Location
- Yokohama Chuo YMCA Bldg., 1-7, Tokiwa-cho, Naka-ku Yokohama 231-8458 Japan
- Coordinates: 35°26′15″N 139°38′58″E﻿ / ﻿35.4374°N 139.6495°E

Information
- Motto: Learn, Grow, Excel
- Religious affiliation: Christianity
- Years offered: PreK-G12
- Gender: co-ed
- Telephone: 81+45-226-2071
- Fax: 81+45-226-2072
- Issuu documents: http://www.issuu.com/yica_issuu_docs
- Website: https://web.archive.org/web/20100529100810/http://www.yica.co.jp:80/

= Yokohama International Christian Academy =

Yokohama International Christian Academy (YICA) is a PreK-G12 co-ed independent international school that strives to foster self-empowerment, mutual respect and responsible global citizenship among all children within the framework of a Christian-centered learning environment.
YICA serves children of any faith, ethnicity or nationality.

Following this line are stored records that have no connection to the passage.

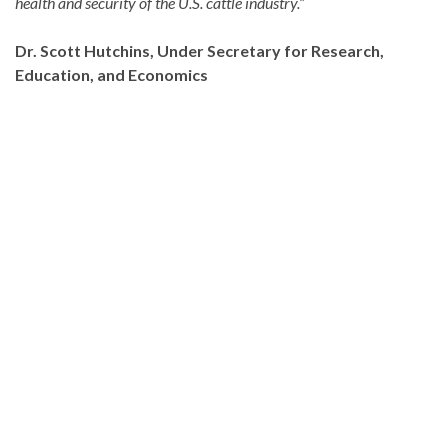
health and security of the U.S. cattle industry.”
Dr. Scott Hutchins, Under Secretary for Research,
Education, and Economics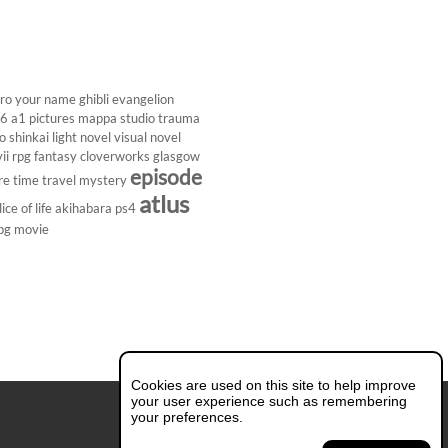
ro
your name
ghibli
evangelion
26
a1 pictures
mappa studio
trauma
 shinkai
light novel
visual novel
ii
rpg
fantasy
cloverworks
glasgow
episode
re
time travel
mystery
atlus
lice of life
akihabara
ps4
pg
movie
Cookies are used on this site to help improve
your user experience such as remembering
your preferences.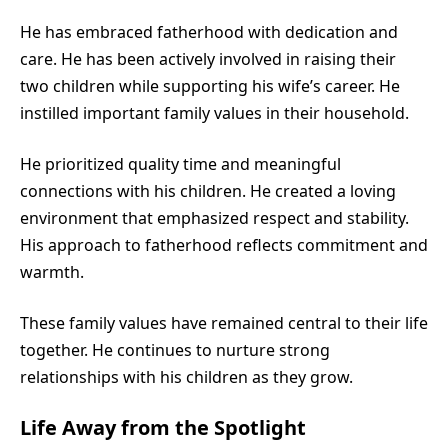
He has embraced fatherhood with dedication and
care. He has been actively involved in raising their
two children while supporting his wife’s career. He
instilled important family values in their household.
He prioritized quality time and meaningful
connections with his children. He created a loving
environment that emphasized respect and stability.
His approach to fatherhood reflects commitment and
warmth.
These family values have remained central to their life
together. He continues to nurture strong
relationships with his children as they grow.
Life Away from the Spotlight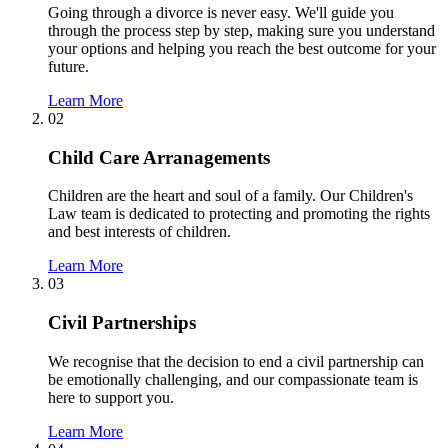
Going through a divorce is never easy. We'll guide you
through the process step by step, making sure you understand
your options and helping you reach the best outcome for your
future.
Learn More
02
Child Care Arranagements
Children are the heart and soul of a family. Our Children's
Law team is dedicated to protecting and promoting the rights
and best interests of children.
Learn More
03
Civil Partnerships
We recognise that the decision to end a civil partnership can
be emotionally challenging, and our compassionate team is
here to support you.
Learn More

YICA boats highly qualified teaching and support staff from around the world in an atmosphere that encourages appreciation for diversity and deep respect for Japanese customs. Due to the low teacher-student ratio, teachers flexibly customize courses to meet individual needs while encouraging children to do their best and achieve effective learning.

==Student body==
As of 2008, 70% of the students were Japanese nationals. Many of them have non-Japanese parents and/or are kikokushijo (returnees). In 2008 YICA headmaster Federico Sancho stated that beginning in the mid-1990s the proportion of Japanese nationals had been increasing.